The properties returned are the same as the ones returned for a response by "parse_headers_xs", and also sets the content property containing the body data of the response.
parse_response_headers
This is an alias and is equivalent to calling "parse_headers_xs" and setting the response option.
parse_response_line
This takes a string or a scalar reference including a scalar object, such as Module::Generic::Scalar, and parse the reuqest line returning an hash reference containing 4 properties: method, path, protocol, version
parse_response_pp
This is the same as "parse_response", except it uses the pure perl method "parse_headers" to parse the headers instead of the XS one.
parse_singleton
Provided with an hash or hash reference of options and this parse a simple entity body.
It returns an entity object upon success and upon error it sets an error object and returns undef.
Supported options are:
- entity- The HTTP::Property::Entity object to which this multipart belongs. 
- read_until- A string or a regular expression that indicates the string up to which to read data from the filehandle. 
- reader- The HTTP::Property::Reader used for reading the data chunks from the filehandle. 
parse_version
This takes an HTTP version string, such as HTTP/1.1 or HTTP/2 and returns its major and minor as a 2-elements array in list context, or just the version object in scalar context.
tmp_dir
Sets or gets the temporary directory to use when creating temporary files.
When set, this returns a file object
tmp_to_core
Boolean.
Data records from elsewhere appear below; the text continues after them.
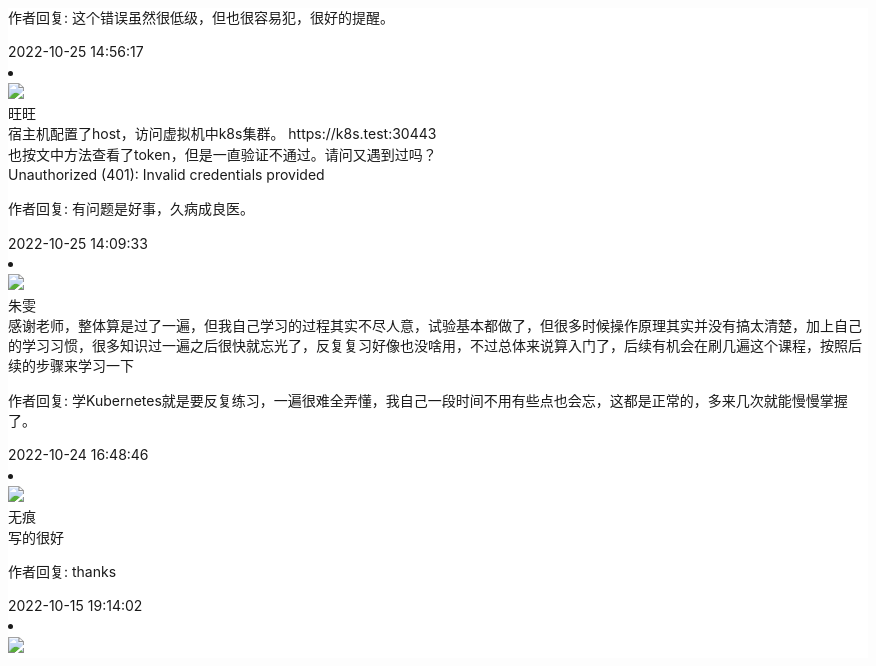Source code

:   <div class="_10o3OAxT_0">
    <p class="_3KxQPN3V_0">作者回复: 这个错误虽然很低级，但也很容易犯，很好的提醒。</p>
  </div>
  <div class="_3klNVc4Z_0">
    <div class="_3Hkula0k_0">2022-10-25 14:56:17</div>
  </div>
</div>
</div>
</li>
<li>
<div class="_2sjJGcOH_0"><img src="https://static001.geekbang.org/account/avatar/00/12/c2/26/a757dab2.jpg"
  class="_3FLYR4bF_0">
<div class="_36ChpWj4_0">
  <div class="_2zFoi7sd_0"><span>旺旺</span>
  </div>
  <div class="_2_QraFYR_0">宿主机配置了host，访问虚拟机中k8s集群。 https:&#47;&#47;k8s.test:30443<br>也按文中方法查看了token，但是一直验证不通过。请问又遇到过吗？<br>Unauthorized (401): Invalid credentials provided</div>
  <div class="_10o3OAxT_0">
    <p class="_3KxQPN3V_0">作者回复: 有问题是好事，久病成良医。</p>
  </div>
  <div class="_3klNVc4Z_0">
    <div class="_3Hkula0k_0">2022-10-25 14:09:33</div>
  </div>
</div>
</div>
</li>
<li>
<div class="_2sjJGcOH_0"><img src="https://static001.geekbang.org/account/avatar/00/0f/cd/e0/c85bb948.jpg"
  class="_3FLYR4bF_0">
<div class="_36ChpWj4_0">
  <div class="_2zFoi7sd_0"><span>朱雯</span>
  </div>
  <div class="_2_QraFYR_0">感谢老师，整体算是过了一遍，但我自己学习的过程其实不尽人意，试验基本都做了，但很多时候操作原理其实并没有搞太清楚，加上自己的学习习惯，很多知识过一遍之后很快就忘光了，反复复习好像也没啥用，不过总体来说算入门了，后续有机会在刷几遍这个课程，按照后续的步骤来学习一下</div>
  <div class="_10o3OAxT_0">
    <p class="_3KxQPN3V_0">作者回复: 学Kubernetes就是要反复练习，一遍很难全弄懂，我自己一段时间不用有些点也会忘，这都是正常的，多来几次就能慢慢掌握了。</p>
  </div>
  <div class="_3klNVc4Z_0">
    <div class="_3Hkula0k_0">2022-10-24 16:48:46</div>
  </div>
</div>
</div>
</li>
<li>
<div class="_2sjJGcOH_0"><img src="https://static001.geekbang.org/account/avatar/00/12/0f/df/e0eb437e.jpg"
  class="_3FLYR4bF_0">
<div class="_36ChpWj4_0">
  <div class="_2zFoi7sd_0"><span>无痕</span>
  </div>
  <div class="_2_QraFYR_0">写的很好</div>
  <div class="_10o3OAxT_0">
    <p class="_3KxQPN3V_0">作者回复: thanks</p>
  </div>
  <div class="_3klNVc4Z_0">
    <div class="_3Hkula0k_0">2022-10-15 19:14:02</div>
  </div>
</div>
</div>
</li>
<li>
<div class="_2sjJGcOH_0"><img src="https://static001.geekbang.org/account/avatar/00/13/fd/0b/3dfcaeb2.jpg"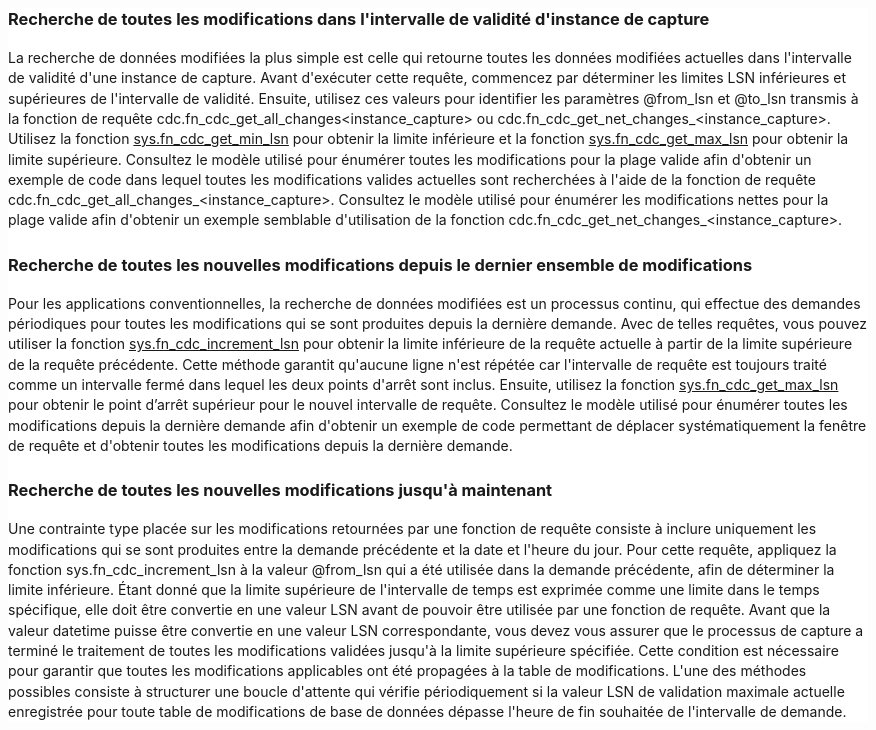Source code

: ### <a name="querying-for-all-changes-within-the-capture-instance-validity-interval"></a>Recherche de toutes les modifications dans l'intervalle de validité d'instance de capture  
 La recherche de données modifiées la plus simple est celle qui retourne toutes les données modifiées actuelles dans l'intervalle de validité d'une instance de capture. Avant d'exécuter cette requête, commencez par déterminer les limites LSN inférieures et supérieures de l'intervalle de validité. Ensuite, utilisez ces valeurs pour identifier les paramètres @from_lsn et @to_lsn transmis à la fonction de requête cdc.fn_cdc_get_all_changes<instance_capture> ou cdc.fn_cdc_get_net_changes_<instance_capture>. Utilisez la fonction [sys.fn_cdc_get_min_lsn](/sql/relational-databases/system-functions/sys-fn-cdc-get-min-lsn-transact-sql) pour obtenir la limite inférieure et la fonction [sys.fn_cdc_get_max_lsn](/sql/relational-databases/system-functions/sys-fn-cdc-get-max-lsn-transact-sql) pour obtenir la limite supérieure. Consultez le modèle utilisé pour énumérer toutes les modifications pour la plage valide afin d'obtenir un exemple de code dans lequel toutes les modifications valides actuelles sont recherchées à l'aide de la fonction de requête cdc.fn_cdc_get_all_changes_<instance_capture>. Consultez le modèle utilisé pour énumérer les modifications nettes pour la plage valide afin d'obtenir un exemple semblable d'utilisation de la fonction cdc.fn_cdc_get_net_changes_<instance_capture>.  
  
### <a name="querying-for-all-new-changes-since-the-last-set-of-changes"></a>Recherche de toutes les nouvelles modifications depuis le dernier ensemble de modifications  
 Pour les applications conventionnelles, la recherche de données modifiées est un processus continu, qui effectue des demandes périodiques pour toutes les modifications qui se sont produites depuis la dernière demande. Avec de telles requêtes, vous pouvez utiliser la fonction [sys.fn_cdc_increment_lsn](/sql/relational-databases/system-functions/sys-fn-cdc-increment-lsn-transact-sql) pour obtenir la limite inférieure de la requête actuelle à partir de la limite supérieure de la requête précédente. Cette méthode garantit qu'aucune ligne n'est répétée car l'intervalle de requête est toujours traité comme un intervalle fermé dans lequel les deux points d'arrêt sont inclus. Ensuite, utilisez la fonction [sys.fn_cdc_get_max_lsn](/sql/relational-databases/system-functions/sys-fn-cdc-get-max-lsn-transact-sql) pour obtenir le point d’arrêt supérieur pour le nouvel intervalle de requête. Consultez le modèle utilisé pour énumérer toutes les modifications depuis la dernière demande afin d'obtenir un exemple de code permettant de déplacer systématiquement la fenêtre de requête et d'obtenir toutes les modifications depuis la dernière demande.  
  
### <a name="querying-for-all-new-changes-up-until-now"></a>Recherche de toutes les nouvelles modifications jusqu'à maintenant  
 Une contrainte type placée sur les modifications retournées par une fonction de requête consiste à inclure uniquement les modifications qui se sont produites entre la demande précédente et la date et l'heure du jour. Pour cette requête, appliquez la fonction sys.fn_cdc_increment_lsn à la valeur @from_lsn qui a été utilisée dans la demande précédente, afin de déterminer la limite inférieure. Étant donné que la limite supérieure de l'intervalle de temps est exprimée comme une limite dans le temps spécifique, elle doit être convertie en une valeur LSN avant de pouvoir être utilisée par une fonction de requête. Avant que la valeur datetime puisse être convertie en une valeur LSN correspondante, vous devez vous assurer que le processus de capture a terminé le traitement de toutes les modifications validées jusqu'à la limite supérieure spécifiée. Cette condition est nécessaire pour garantir que toutes les modifications applicables ont été propagées à la table de modifications. L'une des méthodes possibles consiste à structurer une boucle d'attente qui vérifie périodiquement si la valeur LSN de validation maximale actuelle enregistrée pour toute table de modifications de base de données dépasse l'heure de fin souhaitée de l'intervalle de demande.  
  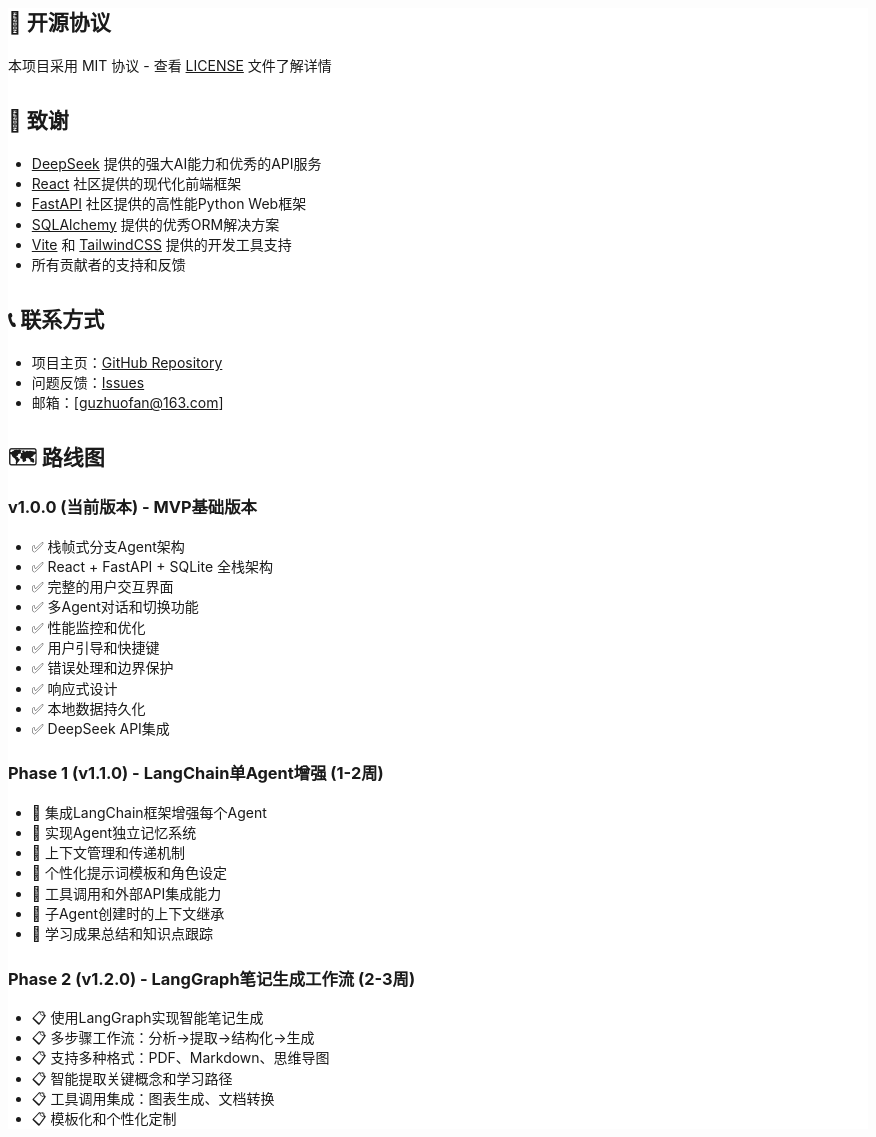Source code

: ## 📄 开源协议

本项目采用 MIT 协议 - 查看 [LICENSE](LICENSE) 文件了解详情

## 🙏 致谢

- [DeepSeek](https://www.deepseek.com/) 提供的强大AI能力和优秀的API服务
- [React](https://reactjs.org/) 社区提供的现代化前端框架
- [FastAPI](https://fastapi.tiangolo.com/) 社区提供的高性能Python Web框架
- [SQLAlchemy](https://www.sqlalchemy.org/) 提供的优秀ORM解决方案
- [Vite](https://vitejs.dev/) 和 [TailwindCSS](https://tailwindcss.com/) 提供的开发工具支持
- 所有贡献者的支持和反馈

## 📞 联系方式

- 项目主页：[GitHub Repository](https://github.com/guzhuofan/multi-agent-learning-system)
- 问题反馈：[Issues](https://github.com/guzhuofan/multi-agent-learning-system/issues)
- 邮箱：[guzhuofan@163.com]

## 🗺️ 路线图

### v1.0.0 (当前版本) - MVP基础版本
- ✅ 栈帧式分支Agent架构
- ✅ React + FastAPI + SQLite 全栈架构
- ✅ 完整的用户交互界面
- ✅ 多Agent对话和切换功能
- ✅ 性能监控和优化
- ✅ 用户引导和快捷键
- ✅ 错误处理和边界保护
- ✅ 响应式设计
- ✅ 本地数据持久化
- ✅ DeepSeek API集成

### Phase 1 (v1.1.0) - LangChain单Agent增强 (1-2周)
- 🔄 集成LangChain框架增强每个Agent
- 🔄 实现Agent独立记忆系统
- 🔄 上下文管理和传递机制
- 🔄 个性化提示词模板和角色设定
- 🔄 工具调用和外部API集成能力
- 🔄 子Agent创建时的上下文继承
- 🔄 学习成果总结和知识点跟踪

### Phase 2 (v1.2.0) - LangGraph笔记生成工作流 (2-3周)
- 📋 使用LangGraph实现智能笔记生成
- 📋 多步骤工作流：分析→提取→结构化→生成
- 📋 支持多种格式：PDF、Markdown、思维导图
- 📋 智能提取关键概念和学习路径
- 📋 工具调用集成：图表生成、文档转换
- 📋 模板化和个性化定制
When set to true, this will store data in memory rather than in a file on the filesystem.
AUTHOR
Jacques Deguest <jack@deguest.jp>
SEE ALSO
rfc6266 on Content-Disposition, rfc7230 on Message Syntax and Routing, rfc7231 on Semantics and Content, rfc7232 on Conditional Requests, rfc7233 on Range Requests, rfc7234 on Caching, rfc7235 on Authentication, rfc7578 on multipart/form-data, rfc7540 on HTTP/2.0
Mozilla documentation on HTTP protocol
Mozilla documentation on HTTP messages
HTTP::Promise, HTTP::Promise::Request, HTTP::Promise::Response, HTTP::Promise::Message, HTTP::Promise::Entity, HTTP::Promise::Headers, HTTP::Promise::Body, HTTP::Promise::Body::Form, HTTP::Promise::Body::Form::Data, HTTP::Promise::Body::Form::Field, HTTP::Promise::Status, HTTP::Promise::MIME, HTTP::Promise::Parser, HTTP::Promise::IO, HTTP::Promise::Stream, HTTP::Promise::Exception
COPYRIGHT & LICENSE
Copyright(c) 2022 DEGUEST Pte. Ltd.
All rights reserved.
This program is free software; you can redistribute it and/or modify it under the same terms as Perl itself.